New England Patriots
Tom Brady: 385 completions on 581 attempts
WR Group: 171 Receptions
RB Group: 125 Receptions
TE Group: 89 Receptions
Tom Brady: 380 completions on 560 attempts
WR Group: 165 Receptions
RB Group: 125 Receptions
TE Group: 90 Receptions
I’ll be perfectly honest here; trying to predict anything for a Bill Belichick team is, to quote Montgomery Scott, “like trying to hit a bullet with a smaller bullet, whilst wearing a blindfold, riding a horse.” That doesn’t mean we can’t try though. Ultimately, Tom Brady is the heart and soul of this offense, so regardless of the team around him he’s going to get his attempts in. That being said, the Patriots dumped Brandin Cooks and Danny Amendola and replaced them with Cordarrelle Patterson and Jordan Matthews. On the other side, they lost Dion Lewis but added Jeremy Hill and Sony Michel. That sure seems to indicate a heavier emphasis on the run, and while there wasn’t much in the way of big moves for the defense, the biggest difference might just be getting everyone healthy. That defense last year did not look like a typical BB defense. With a (hopefully) healthy defense and an increased emphasis on the run, I expect Brady to throw at his lowest rate since 2010; about 560 attempts. However, armed with an legion of slot receivers and scatback RBs, I would expect a near-career high in completion percentage, which should come out to around 380 completions.

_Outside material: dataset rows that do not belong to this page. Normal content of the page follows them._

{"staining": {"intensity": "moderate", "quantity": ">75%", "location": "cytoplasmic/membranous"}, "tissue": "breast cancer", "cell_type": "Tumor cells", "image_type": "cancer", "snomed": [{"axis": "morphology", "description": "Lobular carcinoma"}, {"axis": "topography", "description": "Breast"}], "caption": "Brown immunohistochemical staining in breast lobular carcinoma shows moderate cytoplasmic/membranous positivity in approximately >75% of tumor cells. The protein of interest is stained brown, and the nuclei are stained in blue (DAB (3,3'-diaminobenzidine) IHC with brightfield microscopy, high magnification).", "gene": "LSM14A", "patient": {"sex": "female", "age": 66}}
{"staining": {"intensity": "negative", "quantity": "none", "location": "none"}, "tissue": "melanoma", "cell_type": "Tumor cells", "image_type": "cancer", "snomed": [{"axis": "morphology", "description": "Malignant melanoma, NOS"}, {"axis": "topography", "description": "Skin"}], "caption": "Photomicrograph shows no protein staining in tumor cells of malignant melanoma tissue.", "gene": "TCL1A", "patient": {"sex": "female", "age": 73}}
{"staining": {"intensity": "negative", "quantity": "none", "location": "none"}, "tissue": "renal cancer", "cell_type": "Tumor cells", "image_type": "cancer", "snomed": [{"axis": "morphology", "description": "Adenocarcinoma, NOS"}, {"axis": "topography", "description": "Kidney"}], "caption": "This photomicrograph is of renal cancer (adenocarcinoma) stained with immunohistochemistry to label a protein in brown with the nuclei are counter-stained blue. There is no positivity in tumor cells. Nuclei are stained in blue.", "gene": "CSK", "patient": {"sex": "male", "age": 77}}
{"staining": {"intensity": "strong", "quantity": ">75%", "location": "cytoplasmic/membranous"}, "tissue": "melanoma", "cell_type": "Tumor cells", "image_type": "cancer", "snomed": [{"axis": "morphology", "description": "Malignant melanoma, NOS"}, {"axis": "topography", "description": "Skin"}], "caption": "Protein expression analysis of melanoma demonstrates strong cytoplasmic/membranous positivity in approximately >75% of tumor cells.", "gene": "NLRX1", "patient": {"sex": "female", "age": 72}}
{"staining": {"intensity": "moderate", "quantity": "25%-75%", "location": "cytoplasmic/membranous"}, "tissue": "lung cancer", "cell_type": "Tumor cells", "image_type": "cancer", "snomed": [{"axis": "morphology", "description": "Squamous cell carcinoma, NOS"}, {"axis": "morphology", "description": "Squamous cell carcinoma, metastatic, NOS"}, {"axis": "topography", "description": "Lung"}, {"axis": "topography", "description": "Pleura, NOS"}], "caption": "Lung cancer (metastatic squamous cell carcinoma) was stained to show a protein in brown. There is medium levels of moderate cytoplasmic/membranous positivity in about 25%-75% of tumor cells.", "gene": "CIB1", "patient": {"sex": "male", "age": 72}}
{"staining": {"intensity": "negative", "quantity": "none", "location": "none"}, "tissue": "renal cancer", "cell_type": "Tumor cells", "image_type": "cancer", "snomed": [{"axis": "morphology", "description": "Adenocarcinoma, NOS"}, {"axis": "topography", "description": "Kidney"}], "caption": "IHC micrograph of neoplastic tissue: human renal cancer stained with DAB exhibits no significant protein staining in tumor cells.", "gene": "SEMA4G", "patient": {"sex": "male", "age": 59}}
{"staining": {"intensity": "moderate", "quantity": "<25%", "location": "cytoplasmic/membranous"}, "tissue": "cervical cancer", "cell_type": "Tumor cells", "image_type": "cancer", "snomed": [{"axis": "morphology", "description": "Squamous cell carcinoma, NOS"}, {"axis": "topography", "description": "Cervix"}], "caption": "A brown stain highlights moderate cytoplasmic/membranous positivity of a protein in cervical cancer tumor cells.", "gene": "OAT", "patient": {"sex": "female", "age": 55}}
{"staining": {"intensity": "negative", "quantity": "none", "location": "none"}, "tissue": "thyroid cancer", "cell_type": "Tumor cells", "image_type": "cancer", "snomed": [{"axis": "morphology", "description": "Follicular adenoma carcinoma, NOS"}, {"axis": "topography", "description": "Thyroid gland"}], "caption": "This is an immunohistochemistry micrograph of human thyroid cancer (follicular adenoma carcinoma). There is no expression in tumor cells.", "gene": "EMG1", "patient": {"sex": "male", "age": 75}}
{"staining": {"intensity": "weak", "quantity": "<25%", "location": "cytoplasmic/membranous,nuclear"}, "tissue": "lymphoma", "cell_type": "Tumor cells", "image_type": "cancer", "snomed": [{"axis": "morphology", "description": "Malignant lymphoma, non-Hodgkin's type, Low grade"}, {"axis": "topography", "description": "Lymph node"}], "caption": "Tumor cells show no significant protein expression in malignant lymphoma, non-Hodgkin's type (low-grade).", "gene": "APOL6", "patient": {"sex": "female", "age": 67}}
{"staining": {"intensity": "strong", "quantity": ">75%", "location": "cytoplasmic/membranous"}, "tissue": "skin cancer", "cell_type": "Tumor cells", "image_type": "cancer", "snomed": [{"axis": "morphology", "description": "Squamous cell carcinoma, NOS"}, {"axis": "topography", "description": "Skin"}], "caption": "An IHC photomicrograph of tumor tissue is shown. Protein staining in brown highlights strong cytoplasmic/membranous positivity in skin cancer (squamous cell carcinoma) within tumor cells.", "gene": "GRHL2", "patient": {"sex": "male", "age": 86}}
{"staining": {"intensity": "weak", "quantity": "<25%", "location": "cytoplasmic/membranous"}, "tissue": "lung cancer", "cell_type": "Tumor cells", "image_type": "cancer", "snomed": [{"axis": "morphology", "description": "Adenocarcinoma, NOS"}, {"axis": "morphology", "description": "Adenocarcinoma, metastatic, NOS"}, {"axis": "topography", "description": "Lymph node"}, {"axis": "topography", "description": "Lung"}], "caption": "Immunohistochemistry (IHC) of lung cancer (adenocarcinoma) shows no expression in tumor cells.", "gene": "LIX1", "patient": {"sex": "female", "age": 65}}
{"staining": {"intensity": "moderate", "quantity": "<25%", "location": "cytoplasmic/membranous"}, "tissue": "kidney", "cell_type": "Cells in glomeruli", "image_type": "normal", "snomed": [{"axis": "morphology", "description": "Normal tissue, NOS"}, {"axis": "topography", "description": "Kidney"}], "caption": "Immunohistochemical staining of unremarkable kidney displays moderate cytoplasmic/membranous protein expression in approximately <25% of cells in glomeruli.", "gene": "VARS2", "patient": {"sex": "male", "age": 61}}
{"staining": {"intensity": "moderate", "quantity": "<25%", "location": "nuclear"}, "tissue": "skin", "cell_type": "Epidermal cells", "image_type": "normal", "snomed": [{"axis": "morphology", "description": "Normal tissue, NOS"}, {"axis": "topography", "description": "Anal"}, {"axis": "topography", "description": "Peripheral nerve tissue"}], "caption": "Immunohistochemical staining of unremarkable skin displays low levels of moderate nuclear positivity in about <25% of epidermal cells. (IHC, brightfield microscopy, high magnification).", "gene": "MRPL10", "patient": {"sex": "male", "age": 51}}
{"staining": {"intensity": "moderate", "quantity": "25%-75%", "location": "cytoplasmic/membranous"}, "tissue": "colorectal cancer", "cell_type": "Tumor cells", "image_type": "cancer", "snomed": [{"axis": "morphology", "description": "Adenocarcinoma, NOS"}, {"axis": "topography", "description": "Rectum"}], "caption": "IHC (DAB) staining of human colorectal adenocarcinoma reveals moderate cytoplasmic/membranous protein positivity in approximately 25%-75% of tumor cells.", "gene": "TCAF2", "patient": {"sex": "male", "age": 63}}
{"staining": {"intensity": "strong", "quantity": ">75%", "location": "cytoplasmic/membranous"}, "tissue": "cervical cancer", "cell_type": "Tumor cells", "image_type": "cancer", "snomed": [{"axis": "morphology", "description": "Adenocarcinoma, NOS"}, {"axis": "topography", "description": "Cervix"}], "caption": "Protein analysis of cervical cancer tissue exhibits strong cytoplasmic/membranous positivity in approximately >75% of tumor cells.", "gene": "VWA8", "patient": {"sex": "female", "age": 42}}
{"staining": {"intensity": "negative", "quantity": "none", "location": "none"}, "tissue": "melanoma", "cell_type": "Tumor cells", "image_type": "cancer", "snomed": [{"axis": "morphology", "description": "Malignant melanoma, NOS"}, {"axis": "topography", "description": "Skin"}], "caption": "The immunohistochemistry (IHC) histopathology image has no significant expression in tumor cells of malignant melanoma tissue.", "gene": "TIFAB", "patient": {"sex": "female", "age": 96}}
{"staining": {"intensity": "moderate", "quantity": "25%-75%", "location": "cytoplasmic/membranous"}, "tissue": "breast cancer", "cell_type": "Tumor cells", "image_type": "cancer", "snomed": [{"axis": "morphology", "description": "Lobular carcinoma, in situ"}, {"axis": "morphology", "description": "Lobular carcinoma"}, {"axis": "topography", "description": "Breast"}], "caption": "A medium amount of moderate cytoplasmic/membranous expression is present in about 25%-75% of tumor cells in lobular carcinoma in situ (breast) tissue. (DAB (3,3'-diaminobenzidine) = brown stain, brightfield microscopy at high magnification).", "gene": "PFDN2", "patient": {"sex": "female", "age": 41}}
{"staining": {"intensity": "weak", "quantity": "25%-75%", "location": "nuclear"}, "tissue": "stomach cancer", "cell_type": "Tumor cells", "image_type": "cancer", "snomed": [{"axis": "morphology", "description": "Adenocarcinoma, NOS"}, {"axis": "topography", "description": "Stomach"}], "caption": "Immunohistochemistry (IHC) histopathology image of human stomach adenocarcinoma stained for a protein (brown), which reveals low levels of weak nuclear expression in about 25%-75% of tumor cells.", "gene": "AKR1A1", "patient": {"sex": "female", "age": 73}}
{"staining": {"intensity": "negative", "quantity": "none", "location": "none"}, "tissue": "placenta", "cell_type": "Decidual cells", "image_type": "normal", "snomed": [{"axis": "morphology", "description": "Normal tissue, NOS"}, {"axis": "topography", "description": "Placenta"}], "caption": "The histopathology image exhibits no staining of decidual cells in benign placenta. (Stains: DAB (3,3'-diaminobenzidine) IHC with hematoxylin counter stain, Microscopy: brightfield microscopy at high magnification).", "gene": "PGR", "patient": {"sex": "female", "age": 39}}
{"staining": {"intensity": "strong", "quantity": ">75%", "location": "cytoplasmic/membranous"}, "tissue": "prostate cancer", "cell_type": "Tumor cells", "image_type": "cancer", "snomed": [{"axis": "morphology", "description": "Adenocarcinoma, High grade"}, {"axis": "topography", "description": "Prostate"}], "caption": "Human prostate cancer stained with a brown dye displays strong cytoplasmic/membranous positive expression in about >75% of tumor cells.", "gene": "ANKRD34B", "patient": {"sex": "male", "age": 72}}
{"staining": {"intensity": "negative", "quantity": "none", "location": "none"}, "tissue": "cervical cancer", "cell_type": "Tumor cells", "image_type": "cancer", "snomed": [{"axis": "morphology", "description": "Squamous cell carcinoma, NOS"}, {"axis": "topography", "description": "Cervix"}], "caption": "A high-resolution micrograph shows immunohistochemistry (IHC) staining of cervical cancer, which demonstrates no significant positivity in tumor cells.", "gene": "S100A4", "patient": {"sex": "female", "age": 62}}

To determine how the catches will be split up, let me start out by saying that the TE group receptions are safe. Even when Rob Gronkowski misses significant time (e.g., 2016), the TE group just keeps chugging along with its low-to-mid 20% target share. There’s no reason to suspect a change this year. As for the other two groups, I would expect a slight shift in targets in favor of the RBs. I know BB is a master of making something out of nothing, but it’s really hard to get inspired by this WR corps. Safety valve Julian Edelman is suspended for four games and on the wrong side of 30, Malcolm Mitchell has been inconsistent thus far in his career, and Chris Hogan is not exactly an inspiring WR1. Maybe something can be done with new acquisitions Matthews and Patterson, but they’re still reclamation projects. On the flip side, this is one of the stronger RB rooms BB has had to play with. Jeremy Hill and Mike Gillislee are set for the thumper role, James White continues to play the premier scatback role, and Rex Burkhead is joined by newly drafted Sony Michel in the Swiss army knife role. Beli-tricks may make it difficult to predict exactly which one you’ll want to start each week, but rest assured that there will be at least one going off every week.